I believe I had a very deep down yearning to make art, and I did "try" from time to time, especially when my artist aunt would give my sister and me exciting new art supplies for Christmas. But "trying to make art" usually meant trying to paint like a famous painter--Andrew Wyeth, for instance, or Monet.
Talk about setting myself up for frustration and failure! I can remember setting up paints and paper and actually thinking I could, in an hour or two, as a complete novice, paint the curtains blowing in from my window the way Andrew Wyeth did! I'm sure you can guess the results. Let's say these attempts at art didn't exactly embolden me to push myself further. I wasn't a bad art student in high school, but I wasn't exactly a bold one either.
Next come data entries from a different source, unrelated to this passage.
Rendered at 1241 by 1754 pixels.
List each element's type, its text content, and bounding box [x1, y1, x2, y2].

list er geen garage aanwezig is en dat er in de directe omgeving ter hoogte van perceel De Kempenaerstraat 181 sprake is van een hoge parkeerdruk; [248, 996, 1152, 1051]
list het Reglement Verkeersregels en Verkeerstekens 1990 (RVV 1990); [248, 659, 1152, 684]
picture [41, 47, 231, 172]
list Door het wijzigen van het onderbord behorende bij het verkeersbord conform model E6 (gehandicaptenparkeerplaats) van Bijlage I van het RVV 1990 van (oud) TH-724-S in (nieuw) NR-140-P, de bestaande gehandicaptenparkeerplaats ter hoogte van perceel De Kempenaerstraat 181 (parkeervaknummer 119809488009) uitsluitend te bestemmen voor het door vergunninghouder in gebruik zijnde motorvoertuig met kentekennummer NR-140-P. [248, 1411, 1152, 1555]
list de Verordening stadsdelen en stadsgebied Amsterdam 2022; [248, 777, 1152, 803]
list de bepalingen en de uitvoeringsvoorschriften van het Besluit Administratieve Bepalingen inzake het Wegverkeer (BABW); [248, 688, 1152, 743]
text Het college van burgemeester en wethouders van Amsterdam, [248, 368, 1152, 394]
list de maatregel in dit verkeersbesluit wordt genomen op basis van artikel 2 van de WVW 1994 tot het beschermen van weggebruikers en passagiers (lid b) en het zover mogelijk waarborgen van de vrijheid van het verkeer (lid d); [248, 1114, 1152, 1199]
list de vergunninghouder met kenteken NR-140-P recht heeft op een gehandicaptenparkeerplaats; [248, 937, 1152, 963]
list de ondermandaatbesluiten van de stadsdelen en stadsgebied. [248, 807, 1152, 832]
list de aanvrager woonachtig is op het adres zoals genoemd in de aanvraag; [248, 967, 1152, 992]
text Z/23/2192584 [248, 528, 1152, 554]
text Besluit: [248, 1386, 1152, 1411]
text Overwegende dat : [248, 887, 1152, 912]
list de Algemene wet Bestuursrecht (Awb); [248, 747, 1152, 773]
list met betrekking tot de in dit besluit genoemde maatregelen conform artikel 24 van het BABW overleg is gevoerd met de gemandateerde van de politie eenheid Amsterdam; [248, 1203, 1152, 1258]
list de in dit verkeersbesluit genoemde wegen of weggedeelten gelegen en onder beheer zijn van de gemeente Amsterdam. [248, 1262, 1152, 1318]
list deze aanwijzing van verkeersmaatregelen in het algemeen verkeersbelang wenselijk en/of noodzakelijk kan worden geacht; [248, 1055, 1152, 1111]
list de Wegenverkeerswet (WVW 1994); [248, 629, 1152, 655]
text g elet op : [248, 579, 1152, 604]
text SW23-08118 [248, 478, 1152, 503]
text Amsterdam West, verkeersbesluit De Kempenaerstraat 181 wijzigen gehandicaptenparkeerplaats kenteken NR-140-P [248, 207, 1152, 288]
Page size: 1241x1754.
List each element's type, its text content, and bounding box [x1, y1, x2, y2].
I played it very safe.
Still, there was enough of an interest in me to take a Design 101 (I don't exactly remember the name--Design I, perhaps) during my first year of college. I think I was more interested in drawing than in "design," and I still remember a drawing I did as part of our first assignment. It was a pretty accurate, detailed drawing of a dried up stalk of tall grass.
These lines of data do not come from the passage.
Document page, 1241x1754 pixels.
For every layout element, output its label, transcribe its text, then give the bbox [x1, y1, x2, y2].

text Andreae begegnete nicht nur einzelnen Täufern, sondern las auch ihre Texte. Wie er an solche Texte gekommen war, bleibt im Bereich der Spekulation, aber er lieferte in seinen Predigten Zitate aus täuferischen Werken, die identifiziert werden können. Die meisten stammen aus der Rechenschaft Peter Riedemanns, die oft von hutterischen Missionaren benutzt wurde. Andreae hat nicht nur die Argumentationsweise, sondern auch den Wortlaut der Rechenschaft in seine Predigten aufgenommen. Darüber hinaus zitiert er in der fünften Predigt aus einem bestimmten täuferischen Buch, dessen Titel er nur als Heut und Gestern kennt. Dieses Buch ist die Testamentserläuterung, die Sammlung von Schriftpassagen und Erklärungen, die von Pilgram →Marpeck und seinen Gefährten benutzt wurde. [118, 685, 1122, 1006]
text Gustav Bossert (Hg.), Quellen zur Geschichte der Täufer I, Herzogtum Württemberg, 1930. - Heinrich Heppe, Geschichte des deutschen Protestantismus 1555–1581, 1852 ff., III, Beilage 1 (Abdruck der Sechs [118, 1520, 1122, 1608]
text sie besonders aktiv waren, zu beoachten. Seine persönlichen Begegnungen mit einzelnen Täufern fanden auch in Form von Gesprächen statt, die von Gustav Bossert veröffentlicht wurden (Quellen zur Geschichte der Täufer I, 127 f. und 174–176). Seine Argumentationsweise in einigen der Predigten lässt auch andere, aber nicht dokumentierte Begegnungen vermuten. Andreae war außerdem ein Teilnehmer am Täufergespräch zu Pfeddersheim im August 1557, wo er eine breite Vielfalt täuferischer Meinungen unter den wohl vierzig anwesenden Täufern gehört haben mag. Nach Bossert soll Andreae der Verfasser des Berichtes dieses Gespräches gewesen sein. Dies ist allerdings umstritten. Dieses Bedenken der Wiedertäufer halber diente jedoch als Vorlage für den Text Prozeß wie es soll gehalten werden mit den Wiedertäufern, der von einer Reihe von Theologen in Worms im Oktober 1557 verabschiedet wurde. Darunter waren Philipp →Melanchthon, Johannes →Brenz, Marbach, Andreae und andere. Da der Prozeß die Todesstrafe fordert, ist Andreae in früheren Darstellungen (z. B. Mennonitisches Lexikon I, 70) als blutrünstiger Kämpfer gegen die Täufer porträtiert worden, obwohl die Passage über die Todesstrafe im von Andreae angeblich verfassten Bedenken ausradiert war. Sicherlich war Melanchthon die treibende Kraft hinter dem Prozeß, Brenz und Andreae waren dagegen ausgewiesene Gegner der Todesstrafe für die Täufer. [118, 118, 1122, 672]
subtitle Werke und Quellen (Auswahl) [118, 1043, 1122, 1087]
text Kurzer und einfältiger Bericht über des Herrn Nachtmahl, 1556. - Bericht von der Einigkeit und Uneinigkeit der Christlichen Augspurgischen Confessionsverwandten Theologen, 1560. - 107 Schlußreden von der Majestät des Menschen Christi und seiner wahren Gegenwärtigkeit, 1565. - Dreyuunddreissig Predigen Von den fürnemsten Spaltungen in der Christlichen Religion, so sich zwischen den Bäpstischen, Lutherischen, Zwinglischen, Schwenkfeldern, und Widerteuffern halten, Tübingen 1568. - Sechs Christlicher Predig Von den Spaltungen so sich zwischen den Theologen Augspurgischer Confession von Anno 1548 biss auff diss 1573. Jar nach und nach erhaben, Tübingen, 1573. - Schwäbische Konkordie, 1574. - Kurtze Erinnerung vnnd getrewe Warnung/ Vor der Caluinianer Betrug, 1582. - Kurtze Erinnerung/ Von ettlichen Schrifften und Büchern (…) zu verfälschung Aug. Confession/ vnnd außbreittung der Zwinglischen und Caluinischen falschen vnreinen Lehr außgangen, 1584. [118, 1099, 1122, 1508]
I don't think I had a clue what "design" meant, , and I didn't know what to do with my drawing (other than admire it!), and I ended up getting a C in the class. Which, despite my saying aloud that this just proved that grades don't really matter, was really not acceptable to me. So I never took another studio art class in college. I took art history classes instead, in which I did very well--my excellent memory and my great enjoyment of looking at art and seeing the component pieces of composition worked well there. And it wasn't very risky. At least I wasn't risking much self-exposure.
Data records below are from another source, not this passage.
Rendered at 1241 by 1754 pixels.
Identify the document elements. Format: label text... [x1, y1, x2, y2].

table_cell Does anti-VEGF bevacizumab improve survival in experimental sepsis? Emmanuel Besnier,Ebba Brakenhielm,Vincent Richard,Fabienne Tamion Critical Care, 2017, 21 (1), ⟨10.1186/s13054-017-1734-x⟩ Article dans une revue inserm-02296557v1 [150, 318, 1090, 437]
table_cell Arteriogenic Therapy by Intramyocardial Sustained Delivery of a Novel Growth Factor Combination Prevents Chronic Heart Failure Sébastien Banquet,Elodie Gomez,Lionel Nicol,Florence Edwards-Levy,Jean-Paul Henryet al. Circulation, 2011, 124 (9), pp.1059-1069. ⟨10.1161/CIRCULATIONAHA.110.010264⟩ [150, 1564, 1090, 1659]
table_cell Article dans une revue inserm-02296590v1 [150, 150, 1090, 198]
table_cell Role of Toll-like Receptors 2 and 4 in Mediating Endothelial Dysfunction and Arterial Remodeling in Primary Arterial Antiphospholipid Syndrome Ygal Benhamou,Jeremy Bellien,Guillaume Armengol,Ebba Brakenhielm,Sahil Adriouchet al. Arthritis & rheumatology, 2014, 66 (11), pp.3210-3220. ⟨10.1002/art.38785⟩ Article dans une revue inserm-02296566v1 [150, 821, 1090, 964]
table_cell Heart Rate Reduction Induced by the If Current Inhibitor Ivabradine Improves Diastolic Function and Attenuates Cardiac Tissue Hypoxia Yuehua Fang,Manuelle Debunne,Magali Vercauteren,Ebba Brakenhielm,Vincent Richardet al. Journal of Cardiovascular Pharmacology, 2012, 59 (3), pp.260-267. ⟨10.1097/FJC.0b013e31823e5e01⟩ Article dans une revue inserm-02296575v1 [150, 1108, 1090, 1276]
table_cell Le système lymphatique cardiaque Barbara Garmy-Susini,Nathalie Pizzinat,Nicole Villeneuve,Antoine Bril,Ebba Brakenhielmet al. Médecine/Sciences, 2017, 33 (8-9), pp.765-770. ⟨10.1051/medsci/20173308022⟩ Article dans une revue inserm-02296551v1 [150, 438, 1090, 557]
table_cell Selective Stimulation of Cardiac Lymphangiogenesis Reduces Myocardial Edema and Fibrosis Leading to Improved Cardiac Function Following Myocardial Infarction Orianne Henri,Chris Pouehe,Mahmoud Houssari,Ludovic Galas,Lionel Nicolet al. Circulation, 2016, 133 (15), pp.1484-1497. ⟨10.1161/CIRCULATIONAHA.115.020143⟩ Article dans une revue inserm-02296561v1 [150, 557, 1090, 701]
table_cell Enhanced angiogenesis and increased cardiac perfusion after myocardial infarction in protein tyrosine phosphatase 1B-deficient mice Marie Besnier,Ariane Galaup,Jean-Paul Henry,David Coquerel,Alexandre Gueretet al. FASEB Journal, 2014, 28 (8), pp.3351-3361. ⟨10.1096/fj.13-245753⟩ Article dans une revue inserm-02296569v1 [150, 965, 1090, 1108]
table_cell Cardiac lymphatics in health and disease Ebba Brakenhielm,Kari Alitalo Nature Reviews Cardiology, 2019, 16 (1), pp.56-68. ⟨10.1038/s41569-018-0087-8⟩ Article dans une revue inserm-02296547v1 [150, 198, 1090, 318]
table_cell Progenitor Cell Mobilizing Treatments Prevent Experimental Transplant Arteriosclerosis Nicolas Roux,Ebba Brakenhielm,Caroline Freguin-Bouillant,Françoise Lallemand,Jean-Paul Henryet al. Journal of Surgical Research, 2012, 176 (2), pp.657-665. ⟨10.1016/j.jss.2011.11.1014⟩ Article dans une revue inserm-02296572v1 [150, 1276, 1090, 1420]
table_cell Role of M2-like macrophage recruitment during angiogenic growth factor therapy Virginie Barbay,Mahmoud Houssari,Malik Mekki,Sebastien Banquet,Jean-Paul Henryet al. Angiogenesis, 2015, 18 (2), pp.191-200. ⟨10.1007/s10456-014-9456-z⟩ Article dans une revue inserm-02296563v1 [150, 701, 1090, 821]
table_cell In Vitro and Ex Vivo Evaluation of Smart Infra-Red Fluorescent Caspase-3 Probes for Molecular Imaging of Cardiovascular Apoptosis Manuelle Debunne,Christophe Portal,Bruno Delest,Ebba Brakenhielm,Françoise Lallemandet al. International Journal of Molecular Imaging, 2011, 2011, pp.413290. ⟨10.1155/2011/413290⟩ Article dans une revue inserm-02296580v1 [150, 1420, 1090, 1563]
I think it's really sad that I let that C (and my protective ego and my need to be following rules and doing things "right") turn me away from other studio art classes until I was well into my forties, about twenty-five years later. It never occurred to me, until I took another college Design class two years ago, that perhaps it wasn't "all my fault" that I got that C in college. The second time around I am happy to report I got an A (although I did get a bit perfectionist about my homework projects, I must confess).
When, toward the end of the semester, I told the teacher about my first college Design class experience, I said something like, "I just didn't have a clue what I was supposed to be doing." And she said, "Maybe that wasn't your fault. Maybe you didn't have a very effective teacher." Which of course had never occurred to me.
Anyway, I set out to blog about doing something scary. And this was not the direction I intended to write! But I'm going to stop here and trust that this is what I want to say today, and make this a series (of at least two posts) on doing something scary.
Which means, there's more to come.
Let me simply end by saying that for Nell Blaine, facing an empty canvas and starting a new painting (she tended to work from beginning to end all in one session, with only minor tweaking later), was doing something scary. There were no guarantees of a "successful" outcome, always the possibility of making a mess, or a fool of oneself, etc.
And the same is true of a blog post. I wouldn't call it a "big scary" but a "little scary". There are no guarantees. I could be making a fool of myself. And it's worth the risk.
Speaking of art, I haven't posted any art images here or on my website recently (I won't bother to make excuses), but if you want to see some earlier images, you can look at the gallery of my website. I am happy to say that all but three of the paintings in the gallery have been purchased, and two of the three are not even for sale!